Nobody likes Americans. Plenty of people warned me of this before my departure for Dresden. Having been to Europe before, I brushed these warnings off, arguing that I had met plenty of European people on school trips to Europe who liked my friends and me just fine. In my first class at the Goethe Institut the teacher, Frau Peters, asked each of us to say our names, where we were from, and why we were here. I had never been in the presence of so many people from so many different countries: Libya, Brazil, Saudi Arabia, Russia, Bosnia, Italy, Jordan, India, Hungary, and Poland all made the list. I was the youngest person in the room by five years and the only American in the room. I watched many people in the room shift uncomfortably and exchange looks as I stated my country of origin. After everyone had spoken, Frau Peters wrote the name of each country that had been mentioned on the top of a sheet of paper and asked all of us to write something we know about each country. Russia, Brazil, and Italy were the only countries I could talk about offhand. To write something for the others I had to surreptitiously look at the map on the wall to find clues (mostly I just stuck to capital cities and geographical position) while simultaneously trying to hide my embarrassment.
I noticed most other people had significantly less trouble than I did in writing down facts about different countries. (One of many reasons that we should completely overhaul the American education system.) Then, each person would take the sheet with his or her home country on it and read what people had written, saying if it was true or untrue. All the things written about America were that we are good at basketball, we eat too much fast food, and our president is Barack Obama. All correct. Frau Peters then asked me if there was anything else people should have known about American culture. The only other things I could add was that American football was the unofficial favorite sport and that a lot of people are trying to eat less fast food, even if it may not be a majority. I wanted to somehow assure everyone in the room that not all Americans are like that but I realized that wouldn’t be entirely true. Not only did I realize I know embarrassingly little about the world I inhabit, I also realized that I don’t know as much about my own culture as I thought I did.

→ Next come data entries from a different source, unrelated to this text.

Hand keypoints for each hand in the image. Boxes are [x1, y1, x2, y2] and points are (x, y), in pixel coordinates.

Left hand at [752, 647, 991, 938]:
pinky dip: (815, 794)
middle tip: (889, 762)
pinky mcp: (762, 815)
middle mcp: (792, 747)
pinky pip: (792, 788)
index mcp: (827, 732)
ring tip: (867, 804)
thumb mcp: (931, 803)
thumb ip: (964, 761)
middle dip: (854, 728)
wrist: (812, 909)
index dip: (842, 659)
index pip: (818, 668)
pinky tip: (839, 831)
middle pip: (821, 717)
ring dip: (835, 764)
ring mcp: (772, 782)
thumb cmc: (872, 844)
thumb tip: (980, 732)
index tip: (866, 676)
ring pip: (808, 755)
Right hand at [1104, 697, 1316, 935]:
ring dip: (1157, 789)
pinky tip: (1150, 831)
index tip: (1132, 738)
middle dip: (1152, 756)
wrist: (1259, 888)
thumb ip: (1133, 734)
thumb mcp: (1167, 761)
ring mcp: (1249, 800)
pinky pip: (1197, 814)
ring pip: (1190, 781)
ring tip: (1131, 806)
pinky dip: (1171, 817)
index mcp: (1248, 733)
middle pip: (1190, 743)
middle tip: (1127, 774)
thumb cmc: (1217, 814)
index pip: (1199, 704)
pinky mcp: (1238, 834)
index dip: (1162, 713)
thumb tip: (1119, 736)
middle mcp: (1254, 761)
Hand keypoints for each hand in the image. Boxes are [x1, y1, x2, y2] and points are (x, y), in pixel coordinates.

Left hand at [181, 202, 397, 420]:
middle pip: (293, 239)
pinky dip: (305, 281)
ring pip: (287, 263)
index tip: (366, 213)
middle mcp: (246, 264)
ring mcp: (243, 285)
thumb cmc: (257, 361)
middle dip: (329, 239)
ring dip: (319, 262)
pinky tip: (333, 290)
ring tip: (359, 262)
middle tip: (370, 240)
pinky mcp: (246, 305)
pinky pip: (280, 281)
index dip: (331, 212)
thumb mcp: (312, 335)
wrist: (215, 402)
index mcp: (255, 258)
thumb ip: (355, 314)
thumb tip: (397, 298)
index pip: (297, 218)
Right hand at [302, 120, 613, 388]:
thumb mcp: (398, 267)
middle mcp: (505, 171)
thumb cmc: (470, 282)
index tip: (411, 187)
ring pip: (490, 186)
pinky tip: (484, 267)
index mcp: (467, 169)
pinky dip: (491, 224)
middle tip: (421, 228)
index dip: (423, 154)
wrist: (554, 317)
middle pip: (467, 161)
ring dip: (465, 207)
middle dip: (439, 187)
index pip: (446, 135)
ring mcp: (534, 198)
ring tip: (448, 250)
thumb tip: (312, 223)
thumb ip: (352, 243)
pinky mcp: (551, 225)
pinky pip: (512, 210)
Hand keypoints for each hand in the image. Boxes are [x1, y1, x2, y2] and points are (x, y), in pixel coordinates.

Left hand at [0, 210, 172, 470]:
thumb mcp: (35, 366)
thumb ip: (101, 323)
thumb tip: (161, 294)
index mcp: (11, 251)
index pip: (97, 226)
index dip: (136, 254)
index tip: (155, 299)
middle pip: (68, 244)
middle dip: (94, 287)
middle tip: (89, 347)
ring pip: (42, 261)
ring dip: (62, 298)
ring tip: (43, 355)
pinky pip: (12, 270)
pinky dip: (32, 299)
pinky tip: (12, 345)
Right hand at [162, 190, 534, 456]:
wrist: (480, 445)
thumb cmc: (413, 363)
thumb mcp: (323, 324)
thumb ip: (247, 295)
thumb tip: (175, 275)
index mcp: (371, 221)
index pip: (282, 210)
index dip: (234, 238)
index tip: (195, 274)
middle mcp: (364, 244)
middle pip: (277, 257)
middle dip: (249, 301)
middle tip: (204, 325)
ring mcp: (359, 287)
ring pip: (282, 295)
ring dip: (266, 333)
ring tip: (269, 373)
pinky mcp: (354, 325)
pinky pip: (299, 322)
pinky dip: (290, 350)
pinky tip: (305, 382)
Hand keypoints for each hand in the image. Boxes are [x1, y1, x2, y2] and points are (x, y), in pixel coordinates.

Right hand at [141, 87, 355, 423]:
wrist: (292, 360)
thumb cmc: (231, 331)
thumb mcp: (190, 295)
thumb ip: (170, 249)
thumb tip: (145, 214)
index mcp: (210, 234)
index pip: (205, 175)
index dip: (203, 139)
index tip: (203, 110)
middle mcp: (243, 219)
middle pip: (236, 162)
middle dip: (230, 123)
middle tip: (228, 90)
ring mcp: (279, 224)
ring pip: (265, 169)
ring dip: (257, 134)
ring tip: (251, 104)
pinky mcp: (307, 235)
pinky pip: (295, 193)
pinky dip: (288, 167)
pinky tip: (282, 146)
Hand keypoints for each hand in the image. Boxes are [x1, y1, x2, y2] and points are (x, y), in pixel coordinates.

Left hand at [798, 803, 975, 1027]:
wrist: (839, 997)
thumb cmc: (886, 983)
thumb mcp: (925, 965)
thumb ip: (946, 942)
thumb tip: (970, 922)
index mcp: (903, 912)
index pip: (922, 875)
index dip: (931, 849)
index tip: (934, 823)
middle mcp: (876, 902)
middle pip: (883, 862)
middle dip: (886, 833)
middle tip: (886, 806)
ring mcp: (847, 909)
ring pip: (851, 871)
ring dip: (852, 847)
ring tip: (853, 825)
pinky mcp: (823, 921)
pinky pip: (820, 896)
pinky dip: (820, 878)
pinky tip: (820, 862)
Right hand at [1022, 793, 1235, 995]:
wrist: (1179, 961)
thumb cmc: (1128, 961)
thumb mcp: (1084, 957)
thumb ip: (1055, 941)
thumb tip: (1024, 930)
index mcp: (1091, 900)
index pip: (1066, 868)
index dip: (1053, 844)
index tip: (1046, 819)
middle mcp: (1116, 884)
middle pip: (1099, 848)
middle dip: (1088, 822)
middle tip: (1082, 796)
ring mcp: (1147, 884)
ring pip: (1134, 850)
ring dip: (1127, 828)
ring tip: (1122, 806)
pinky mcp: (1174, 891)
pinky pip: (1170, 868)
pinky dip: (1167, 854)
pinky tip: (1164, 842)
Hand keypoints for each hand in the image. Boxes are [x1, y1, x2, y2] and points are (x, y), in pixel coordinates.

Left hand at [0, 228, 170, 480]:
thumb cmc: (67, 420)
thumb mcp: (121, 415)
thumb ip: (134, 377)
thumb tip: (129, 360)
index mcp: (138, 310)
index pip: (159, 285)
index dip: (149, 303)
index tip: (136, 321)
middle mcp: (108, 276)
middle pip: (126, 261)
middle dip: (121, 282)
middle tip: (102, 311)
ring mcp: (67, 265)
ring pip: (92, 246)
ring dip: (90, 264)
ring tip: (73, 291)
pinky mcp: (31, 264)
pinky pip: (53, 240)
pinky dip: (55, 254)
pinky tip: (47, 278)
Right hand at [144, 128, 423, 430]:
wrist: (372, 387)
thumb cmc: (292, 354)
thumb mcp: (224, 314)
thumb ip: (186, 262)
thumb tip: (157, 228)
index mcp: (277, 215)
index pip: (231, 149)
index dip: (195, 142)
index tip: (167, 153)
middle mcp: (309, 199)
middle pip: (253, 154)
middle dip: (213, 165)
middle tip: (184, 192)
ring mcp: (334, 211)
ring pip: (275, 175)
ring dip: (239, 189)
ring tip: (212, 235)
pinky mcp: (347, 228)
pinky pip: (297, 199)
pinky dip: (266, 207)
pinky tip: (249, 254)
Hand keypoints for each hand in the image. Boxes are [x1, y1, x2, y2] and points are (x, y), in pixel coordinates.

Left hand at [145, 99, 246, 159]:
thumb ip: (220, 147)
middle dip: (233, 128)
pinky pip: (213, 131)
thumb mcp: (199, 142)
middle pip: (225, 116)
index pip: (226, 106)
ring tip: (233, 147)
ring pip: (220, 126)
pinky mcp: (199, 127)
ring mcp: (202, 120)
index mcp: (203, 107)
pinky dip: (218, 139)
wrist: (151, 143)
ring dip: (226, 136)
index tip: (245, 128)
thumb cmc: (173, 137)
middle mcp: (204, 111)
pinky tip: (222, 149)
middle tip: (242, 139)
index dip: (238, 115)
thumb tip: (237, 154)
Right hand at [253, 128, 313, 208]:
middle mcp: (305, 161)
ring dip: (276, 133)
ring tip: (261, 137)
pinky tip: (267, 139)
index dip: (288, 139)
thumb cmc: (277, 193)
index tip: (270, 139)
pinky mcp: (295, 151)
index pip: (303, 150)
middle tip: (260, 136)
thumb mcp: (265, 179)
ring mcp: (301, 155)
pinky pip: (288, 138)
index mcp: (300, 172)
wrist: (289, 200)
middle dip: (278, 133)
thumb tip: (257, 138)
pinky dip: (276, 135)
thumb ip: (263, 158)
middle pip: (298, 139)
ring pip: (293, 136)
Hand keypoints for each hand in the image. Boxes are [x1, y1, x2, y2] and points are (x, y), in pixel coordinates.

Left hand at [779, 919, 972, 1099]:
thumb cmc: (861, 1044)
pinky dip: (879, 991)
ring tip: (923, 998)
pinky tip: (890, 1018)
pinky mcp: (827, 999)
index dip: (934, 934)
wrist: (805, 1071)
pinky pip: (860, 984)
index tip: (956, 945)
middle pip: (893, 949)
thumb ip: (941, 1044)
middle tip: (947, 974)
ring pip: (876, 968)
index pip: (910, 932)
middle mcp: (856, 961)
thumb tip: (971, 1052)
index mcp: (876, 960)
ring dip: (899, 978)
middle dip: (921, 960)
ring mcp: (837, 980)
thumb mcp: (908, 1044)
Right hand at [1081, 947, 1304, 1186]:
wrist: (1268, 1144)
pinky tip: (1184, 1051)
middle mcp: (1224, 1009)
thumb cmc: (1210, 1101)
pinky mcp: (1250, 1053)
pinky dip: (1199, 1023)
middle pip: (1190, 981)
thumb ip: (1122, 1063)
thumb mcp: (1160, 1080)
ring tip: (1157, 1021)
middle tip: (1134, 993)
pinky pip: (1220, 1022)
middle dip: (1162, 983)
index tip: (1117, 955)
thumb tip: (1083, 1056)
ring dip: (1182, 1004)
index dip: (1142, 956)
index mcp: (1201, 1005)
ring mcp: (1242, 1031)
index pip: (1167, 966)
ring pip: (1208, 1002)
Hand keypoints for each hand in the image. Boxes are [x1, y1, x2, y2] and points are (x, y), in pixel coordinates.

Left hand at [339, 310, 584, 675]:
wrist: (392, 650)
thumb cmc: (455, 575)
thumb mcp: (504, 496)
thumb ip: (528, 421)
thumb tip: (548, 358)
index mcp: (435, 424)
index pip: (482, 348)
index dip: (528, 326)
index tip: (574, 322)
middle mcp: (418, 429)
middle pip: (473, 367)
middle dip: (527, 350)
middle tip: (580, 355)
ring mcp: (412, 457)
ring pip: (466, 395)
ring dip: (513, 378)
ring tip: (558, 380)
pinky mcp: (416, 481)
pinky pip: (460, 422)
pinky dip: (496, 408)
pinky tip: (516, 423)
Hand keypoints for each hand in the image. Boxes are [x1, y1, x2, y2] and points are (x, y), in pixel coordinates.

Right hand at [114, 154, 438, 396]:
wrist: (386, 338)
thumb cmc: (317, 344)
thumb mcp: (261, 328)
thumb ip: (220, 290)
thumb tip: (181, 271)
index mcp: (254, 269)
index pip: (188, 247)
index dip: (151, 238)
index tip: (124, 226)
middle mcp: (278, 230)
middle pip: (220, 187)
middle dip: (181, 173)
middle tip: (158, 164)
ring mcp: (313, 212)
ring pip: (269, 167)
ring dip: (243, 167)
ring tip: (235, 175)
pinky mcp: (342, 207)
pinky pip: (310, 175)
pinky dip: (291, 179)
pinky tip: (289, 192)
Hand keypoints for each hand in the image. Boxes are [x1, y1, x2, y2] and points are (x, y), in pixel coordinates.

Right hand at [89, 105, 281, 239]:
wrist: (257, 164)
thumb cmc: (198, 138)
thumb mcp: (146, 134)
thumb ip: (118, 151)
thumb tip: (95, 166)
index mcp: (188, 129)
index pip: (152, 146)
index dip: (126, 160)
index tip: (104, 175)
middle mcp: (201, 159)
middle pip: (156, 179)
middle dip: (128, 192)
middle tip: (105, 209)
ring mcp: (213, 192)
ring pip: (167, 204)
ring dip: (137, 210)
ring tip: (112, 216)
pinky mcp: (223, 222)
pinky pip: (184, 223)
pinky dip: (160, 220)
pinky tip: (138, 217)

It boils down to this: Americans do nothing to break the stereotypes that foreigners have established for them. To many non-Americans, Americans are lazy, ignorant, and wasteful. We complain that we are not treated fairly and yet we continue to knowingly eat McDonald’s and Chick-Fil-A much more than we should. We also continue to treat trash uncaringly without regard to what could potentially be recycled. And, as evidenced by my limited geographical and cultural knowledge, we know absolutely nothing about living globally. I am well aware that I can’t completely change the mindset and public policy of one of the most powerful countries in the world, but I can already see my own mind changing course and starting to focus more on becoming more world-conscious slowly but surely.